2. Write a 15 to 30-second introduction and conclusion. They will provide context for your key concepts.

3. Record these three elements using a microphone and Web camera . . . The finished product should be 60 seconds to three minutes long.

Voila!

Wait: How long do I get for my core ideas, again?

What daylight saving doesn't save

FROM THE START, one of the arguments in favor of daylight saving time was that it conserves energy: With sunlight stretching further into the evening hours, there's less need for man-made lighting.

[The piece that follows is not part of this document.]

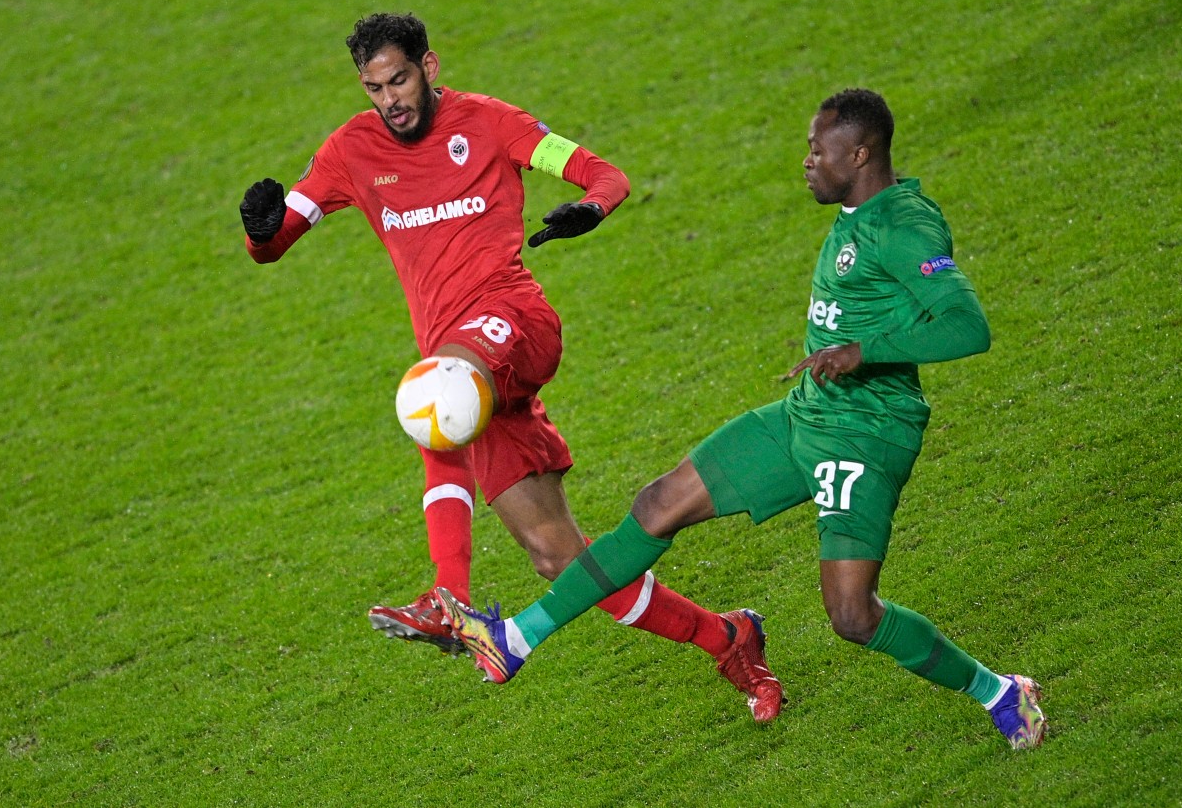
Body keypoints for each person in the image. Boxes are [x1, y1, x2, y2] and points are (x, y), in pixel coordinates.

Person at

And that argument was central to Congress's decision, effective two years ago, to begin DST earlier - in mid-March instead of April.

In a working paper for the National Bureau of Economic Research, however, two professors at the University of California at Santa Barbara, Matthew J. Kotchen and Laura E. Grant, find that daylight saving time actually causes more energy to be expended. What is saved from decreased use of lights is more than counterbalanced by extra money spent on heating and cooling, they find.

But the research didn't take into account the psychological benefits of longer (lit) spring evenings. My own small research sample suggests they are extensive, at least after a discombobulated day or two.